_Request_
Omit every picture. Return all other data as it stands.
○ ○ ○
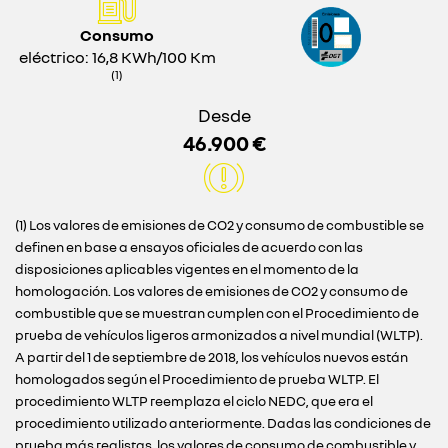
Consumo
eléctrico: 16,8 KWh/100 Km
(1)
Desde
46.900 €
(1) Los valores de emisiones de CO2 y consumo de combustible se
definen en base a ensayos oficiales de acuerdo con las
disposiciones aplicables vigentes en el momento de la
homologación. Los valores de emisiones de CO2 y consumo de
combustible que se muestran cumplen con el Procedimiento de
prueba de vehículos ligeros armonizados a nivel mundial (WLTP).
A partir del 1 de septiembre de 2018, los vehículos nuevos están
homologados según el Procedimiento de prueba WLTP. El
procedimiento WLTP reemplaza el ciclo NEDC, que era el
procedimiento utilizado anteriormente. Dadas las condiciones de
prueba más realistas, los valores de consumo de combustible y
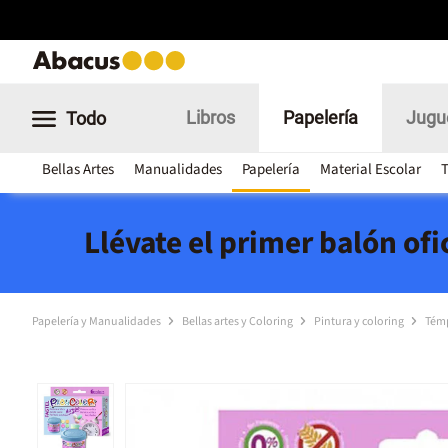
Libros
Papelería
Jugu
Todo
Bellas Artes
Manualidades
Papelería
Material Escolar
T
Llévate el primer balón of
Papelería y Manualidades
Bellas artes y Coloring
Pintura y coloring
Tém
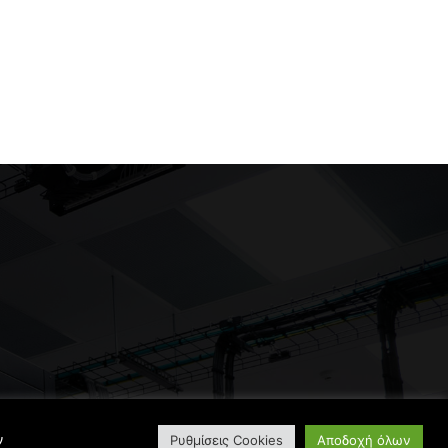
ν
Ρυθμίσεις Cookies
Αποδοχή όλων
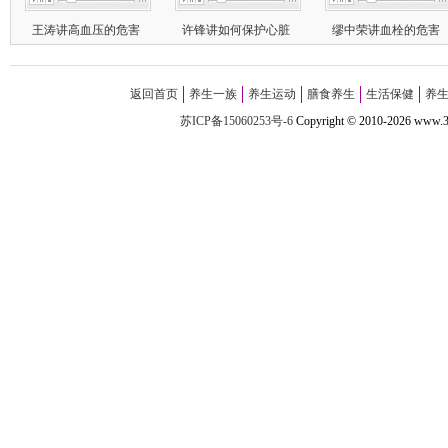
王涛讲高血压的危害
许锋讲如何保护心脏
缪中荣讲血栓的危害
返回首页
养生一族
养生运动
膳食养生
生活保健
养
苏ICP备15060253号-6
Copyright
©
2010-
2026 w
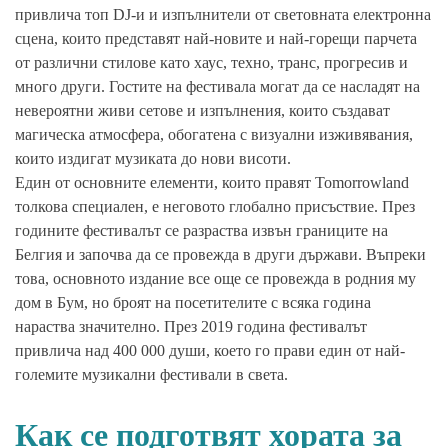
привлича топ DJ-и и изпълнители от световната електронна
сцена, които представят най-новите и най-горещи парчета
от различни стилове като хаус, техно, транс, прогресив и
много други. Гостите на фестивала могат да се насладят на
невероятни живи сетове и изпълнения, които създават
магическа атмосфера, обогатена с визуални изживявания,
които издигат музиката до нови висоти.
Един от основните елементи, които правят Tomorrowland
толкова специален, е неговото глобално присъствие. През
годините фестивалът се разраства извън границите на
Белгия и започва да се провежда в други държави. Въпреки
това, основното издание все още се провежда в родния му
дом в Бум, но броят на посетителите с всяка година
нараства значително. През 2019 година фестивалът
привлича над 400 000 души, което го прави един от най-
големите музикални фестивали в света.
Как се подготвят хората за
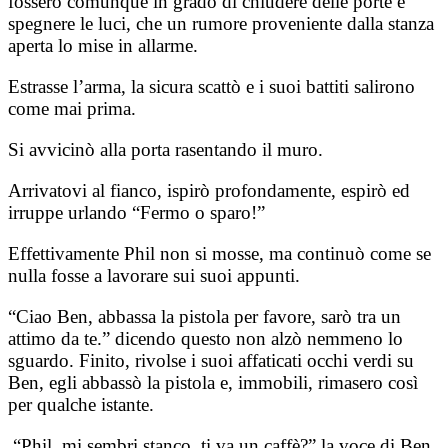
fossero comunque in grado di chiudere delle porte e
spegnere le luci, che un rumore proveniente dalla stanza
aperta lo mise in allarme.
Estrasse l’arma, la sicura scattò e i suoi battiti salirono
come mai prima.
Si avvicinò alla porta rasentando il muro.
Arrivatovi al fianco, ispirò profondamente, espirò ed
irruppe urlando “Fermo o sparo!”
Effettivamente Phil non si mosse, ma continuò come se
nulla fosse a lavorare sui suoi appunti.
“Ciao Ben, abbassa la pistola per favore, sarò tra un
attimo da te.” dicendo questo non alzò nemmeno lo
sguardo.
Finito, rivolse i suoi affaticati occhi verdi su
Ben, egli abbassò la pistola e, immobili, rimasero così
per qualche istante.
“Phil, mi sembri stanco, ti va un caffè?” la voce di Ben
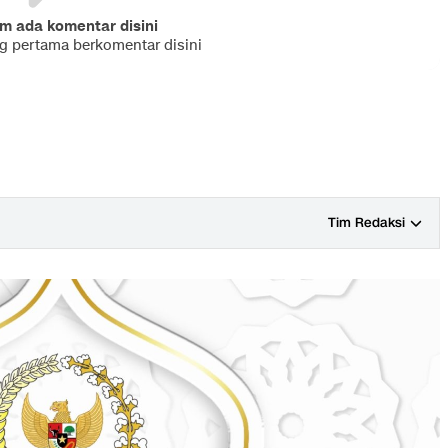
m ada komentar disini
ng pertama berkomentar disini
Tim Redaksi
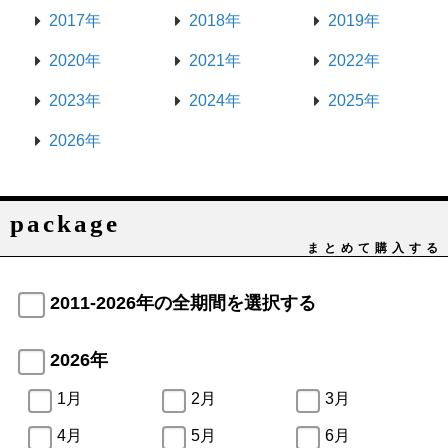
2017年
2018年
2019年
2020年
2021年
2022年
2023年
2024年
2025年
2026年
package
まとめて購入する
2011-2026年の全期間を選択する
2026年
1月
2月
3月
4月
5月
6月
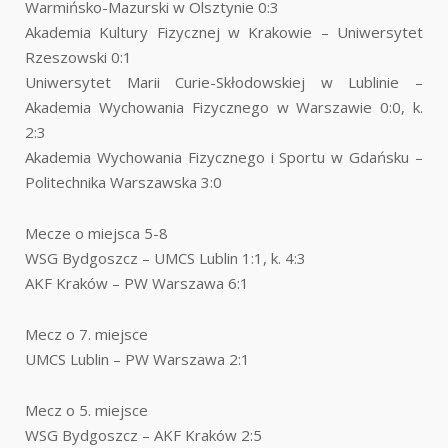
Warmińsko-Mazurski w Olsztynie 0:3
Akademia Kultury Fizycznej w Krakowie – Uniwersytet
Rzeszowski 0:1
Uniwersytet Marii Curie-Skłodowskiej w Lublinie –
Akademia Wychowania Fizycznego w Warszawie 0:0, k.
2:3
Akademia Wychowania Fizycznego i Sportu w Gdańsku –
Politechnika Warszawska 3:0
Mecze o miejsca 5-8
WSG Bydgoszcz – UMCS Lublin 1:1, k. 4:3
AKF Kraków – PW Warszawa 6:1
Mecz o 7. miejsce
UMCS Lublin – PW Warszawa 2:1
Mecz o 5. miejsce
WSG Bydgoszcz – AKF Kraków 2:5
○ ○ ○
_Solution to this problem_
Consumo
eléctrico: 16,8 KWh/100 Km
(1)
Desde
46.900 €
(1) Los valores de emisiones de CO2 y consumo de combustible se
definen en base a ensayos oficiales de acuerdo con las
disposiciones aplicables vigentes en el momento de la
homologación. Los valores de emisiones de CO2 y consumo de
combustible que se muestran cumplen con el Procedimiento de
prueba de vehículos ligeros armonizados a nivel mundial (WLTP).
A partir del 1 de septiembre de 2018, los vehículos nuevos están
homologados según el Procedimiento de prueba WLTP. El
procedimiento WLTP reemplaza el ciclo NEDC, que era el
procedimiento utilizado anteriormente. Dadas las condiciones de
prueba más realistas, los valores de consumo de combustible y
Libros
Papelería
Jugu
Todo
Bellas Artes
Manualidades
Papelería
Material Escolar
T
Llévate el primer balón of
Papelería y Manualidades
Bellas artes y Coloring
Pintura y coloring
Tém
ν
Ρυθμίσεις Cookies
Αποδοχή όλων
王涛讲高血压的危害
许锋讲如何保护心脏
缪中荣讲血栓的危害
返回首页
养生一族
养生运动
膳食养生
生活保健
养
苏ICP备15060253号-6
Copyright
©
2010-
2026 w
привлича топ DJ-и и изпълнители от световната електронна
сцена, които представят най-новите и най-горещи парчета
от различни стилове като хаус, техно, транс, прогресив и
много други. Гостите на фестивала могат да се насладят на
невероятни живи сетове и изпълнения, които създават
магическа атмосфера, обогатена с визуални изживявания,
които издигат музиката до нови висоти.
Един от основните елементи, които правят Tomorrowland
толкова специален, е неговото глобално присъствие. През
годините фестивалът се разраства извън границите на
Белгия и започва да се провежда в други държави. Въпреки
това, основното издание все още се провежда в родния му
дом в Бум, но броят на посетителите с всяка година
нараства значително. През 2019 година фестивалът
привлича над 400 000 души, което го прави един от най-
големите музикални фестивали в света.
Как се подготвят хората за
fossero comunque in grado di chiudere delle porte e
spegnere le luci, che un rumore proveniente dalla stanza
aperta lo mise in allarme.
Estrasse l’arma, la sicura scattò e i suoi battiti salirono
come mai prima.
Si avvicinò alla porta rasentando il muro.
Arrivatovi al fianco, ispirò profondamente, espirò ed
irruppe urlando “Fermo o sparo!”
Effettivamente Phil non si mosse, ma continuò come se
nulla fosse a lavorare sui suoi appunti.
“Ciao Ben, abbassa la pistola per favore, sarò tra un
attimo da te.” dicendo questo non alzò nemmeno lo
sguardo.
Finito, rivolse i suoi affaticati occhi verdi su
Ben, egli abbassò la pistola e, immobili, rimasero così
per qualche istante.
“Phil, mi sembri stanco, ti va un caffè?” la voce di Ben
m ada komentar disini
ng pertama berkomentar disini
Tim Redaksi
2017年
2018年
2019年
2020年
2021年
2022年
2023年
2024年
2025年
2026年
package
まとめて購入する
2011-2026年の全期間を選択する
2026年
1月
2月
3月
4月
5月
6月
Warmińsko-Mazurski w Olsztynie 0:3
Akademia Kultury Fizycznej w Krakowie – Uniwersytet
Rzeszowski 0:1
Uniwersytet Marii Curie-Skłodowskiej w Lublinie –
Akademia Wychowania Fizycznego w Warszawie 0:0, k.
2:3
Akademia Wychowania Fizycznego i Sportu w Gdańsku –
Politechnika Warszawska 3:0
Mecze o miejsca 5-8
WSG Bydgoszcz – UMCS Lublin 1:1, k. 4:3
AKF Kraków – PW Warszawa 6:1
Mecz o 7. miejsce
UMCS Lublin – PW Warszawa 2:1
Mecz o 5. miejsce
WSG Bydgoszcz – AKF Kraków 2:5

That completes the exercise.